Für Objekte wie Raumanzüge gibt es Spezialisten, die die Echtheit bestätigen. Leider gibt es eine Menge Fälschungen da draußen. Für Film-Requisiten frage ich immer nach dem Certificate of Authenticity. Letztendlich greife ich aber immer auf zwei oder drei vertrauensvolle Kontakte zurück. Es ist ein Dschungel da draußen.
Welche Objekte sammelst du am liebsten?
Als Kind wollte ich Astronaut werden. Raumanzüge sind für mich einfach der Wahnsinn.
Gerade interessiere ich mich vor allem fürs US-Kino. Als ich diese Objekte zum ersten Mal zu den internationalen Messen mitbrachte, rümpften die Leute die Nase. Für sie war das keine Kunst. In meinen Augen ist das ein großes Missverständnis. Viele Objekte wie der Schild von Captain America oder das Alien von Alien wurden von wahren Meistern ihres Fachs entworfen.
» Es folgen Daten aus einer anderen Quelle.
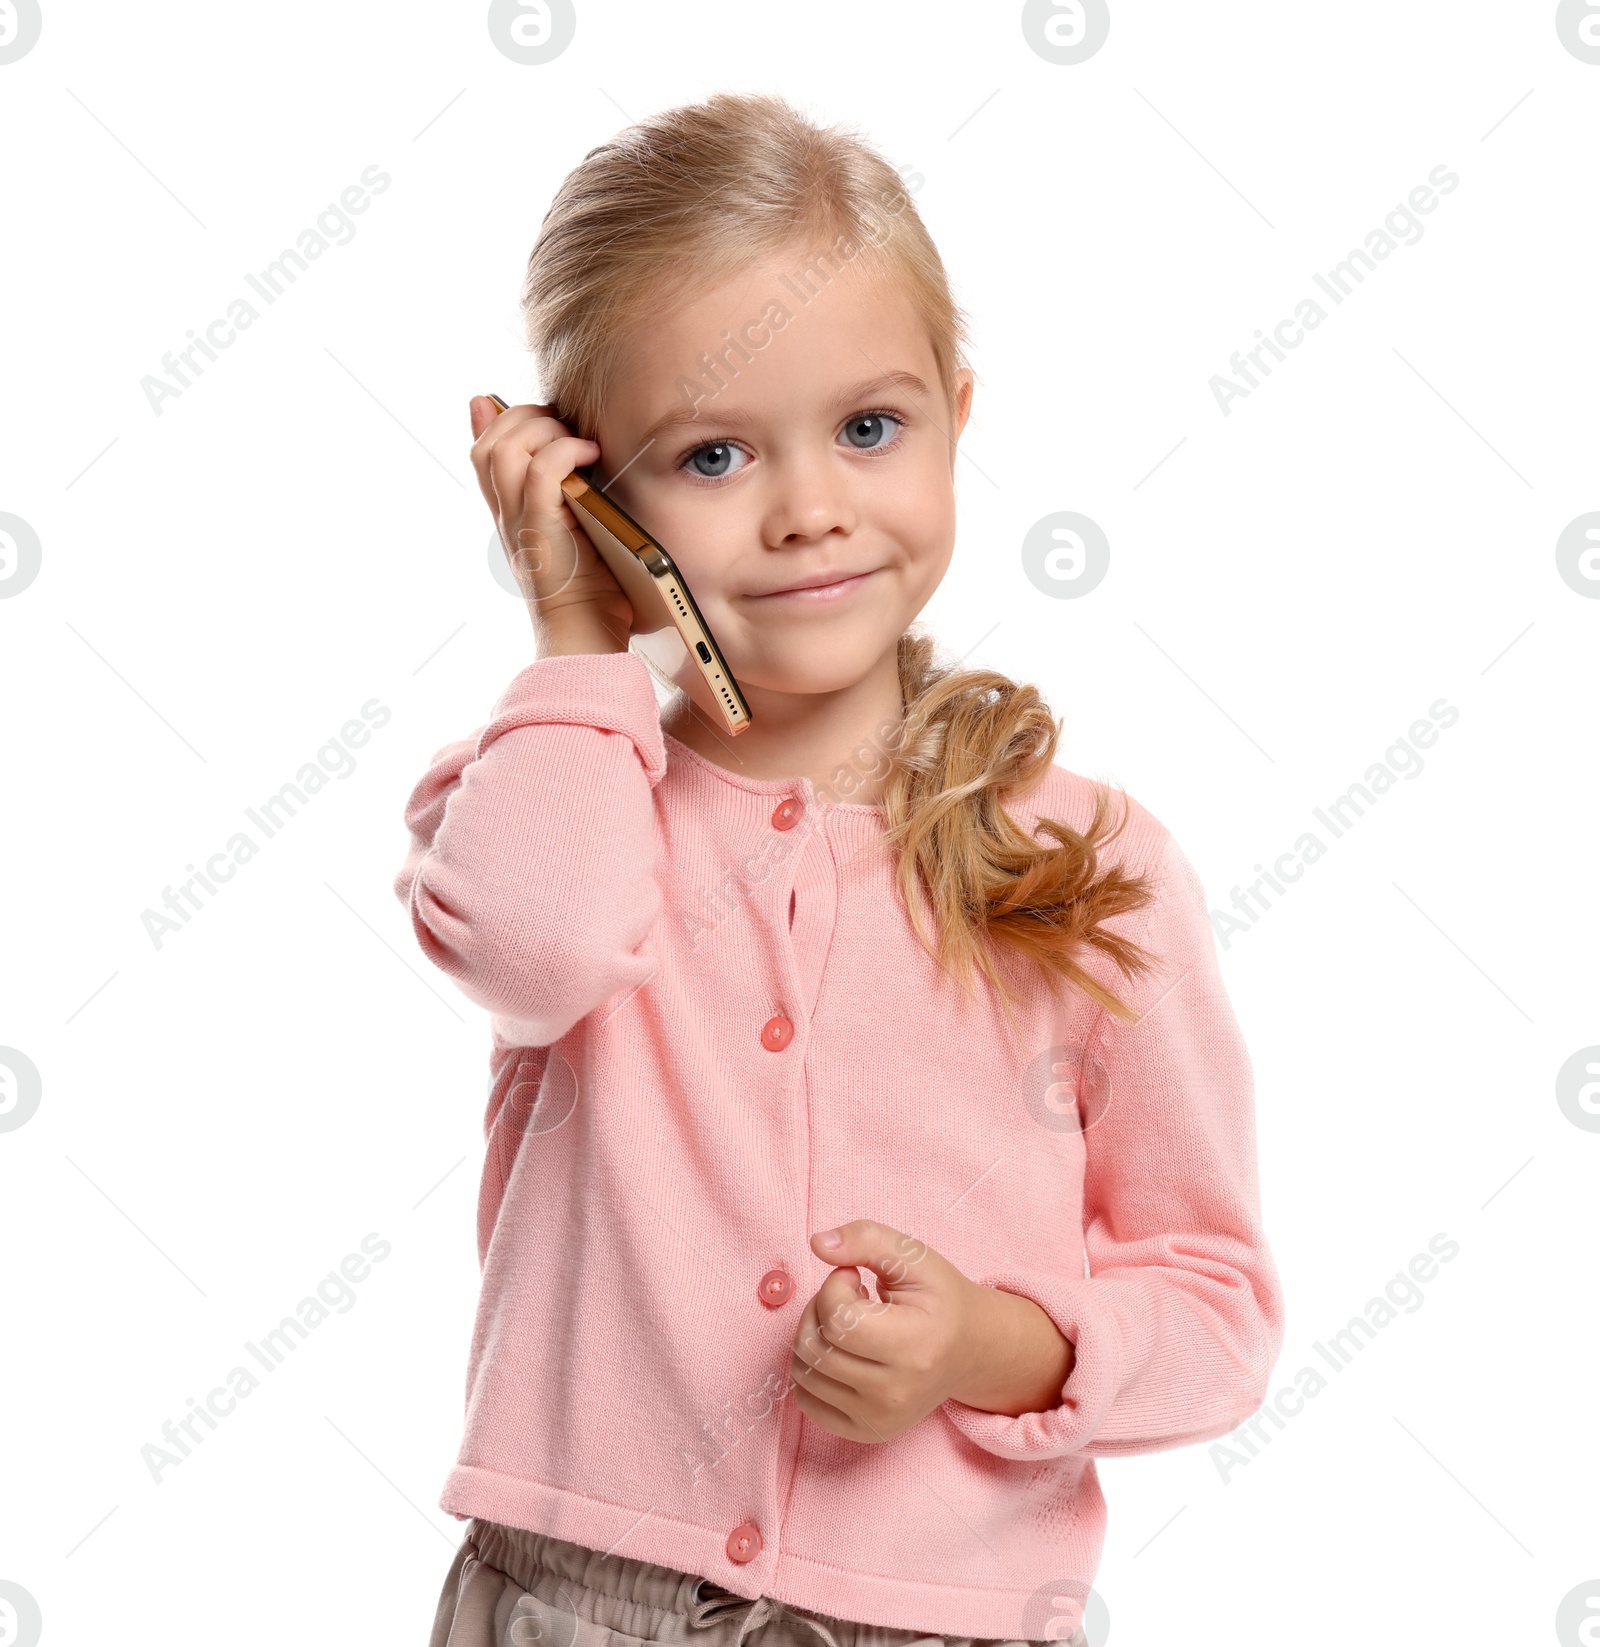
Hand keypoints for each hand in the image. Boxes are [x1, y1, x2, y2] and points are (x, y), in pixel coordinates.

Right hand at [467, 396, 632, 655]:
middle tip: (564, 425)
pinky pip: (541, 470)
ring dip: (544, 431)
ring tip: (578, 442)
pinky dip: (566, 451)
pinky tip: (591, 455)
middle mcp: (507, 515)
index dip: (494, 421)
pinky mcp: (540, 527)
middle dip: (524, 417)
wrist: (585, 635)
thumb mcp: (578, 533)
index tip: (522, 409)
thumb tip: (576, 453)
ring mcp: (520, 520)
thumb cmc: (593, 592)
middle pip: (489, 443)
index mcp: (510, 516)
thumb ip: (571, 499)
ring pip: (507, 448)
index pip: (482, 454)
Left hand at [787, 1220, 1074, 1443]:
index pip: (837, 1319)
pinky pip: (807, 1401)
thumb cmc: (940, 1300)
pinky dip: (811, 1370)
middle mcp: (896, 1394)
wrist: (971, 1350)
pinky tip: (840, 1351)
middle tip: (849, 1297)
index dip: (834, 1285)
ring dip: (814, 1335)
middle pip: (814, 1346)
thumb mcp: (914, 1257)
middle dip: (819, 1308)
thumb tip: (818, 1243)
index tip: (855, 1277)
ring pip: (804, 1372)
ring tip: (846, 1324)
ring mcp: (880, 1419)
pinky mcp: (866, 1433)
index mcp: (914, 1347)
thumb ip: (867, 1238)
Was verkauft sich am besten?
Naturgeschichtliches verkauft sich quasi von selbst. Es gibt bereits einen Markt dafür mit internationalen Auktionen. Ein Skelett von einem Tyrannosaurus Rex wechselt beim Auktionshaus Sotheby’s auch mal für 30 Millionen Euro den Besitzer. Bei Dinosaurierfossilien kann man in der Regel eine Null an den Preis hängen und sie verkaufen sich trotzdem.